Render every line of text in the items below as a JSON list of strings, one string per line, and leave out any blank lines.
═══ Stored data ═══
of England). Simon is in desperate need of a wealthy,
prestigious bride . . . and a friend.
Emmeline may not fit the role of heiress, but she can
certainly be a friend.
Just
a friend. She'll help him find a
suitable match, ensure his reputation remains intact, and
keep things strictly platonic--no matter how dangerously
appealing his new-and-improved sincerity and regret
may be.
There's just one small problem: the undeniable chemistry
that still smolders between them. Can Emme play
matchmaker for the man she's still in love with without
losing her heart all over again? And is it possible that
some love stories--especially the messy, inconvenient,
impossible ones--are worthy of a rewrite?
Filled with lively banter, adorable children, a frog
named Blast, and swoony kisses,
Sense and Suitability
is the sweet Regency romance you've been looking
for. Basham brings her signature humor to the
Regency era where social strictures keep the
═══
Solution for this task >>
[
  "of England). Simon is in desperate need of a wealthy,",
  "prestigious bride . . . and a friend.",
  "Emmeline may not fit the role of heiress, but she can",
  "certainly be a friend.",
  "Just",
  "a friend. She'll help him find a",
  "suitable match, ensure his reputation remains intact, and",
  "keep things strictly platonic--no matter how dangerously",
  "appealing his new-and-improved sincerity and regret",
  "may be.",
  "There's just one small problem: the undeniable chemistry",
  "that still smolders between them. Can Emme play",
  "matchmaker for the man she's still in love with without",
  "losing her heart all over again? And is it possible that",
  "some love stories--especially the messy, inconvenient,",
  "impossible ones--are worthy of a rewrite?",
  "Filled with lively banter, adorable children, a frog",
  "named Blast, and swoony kisses,",
  "Sense and Suitability",
  "is the sweet Regency romance you've been looking",
  "for. Basham brings her signature humor to the",
  "Regency era where social strictures keep the"
]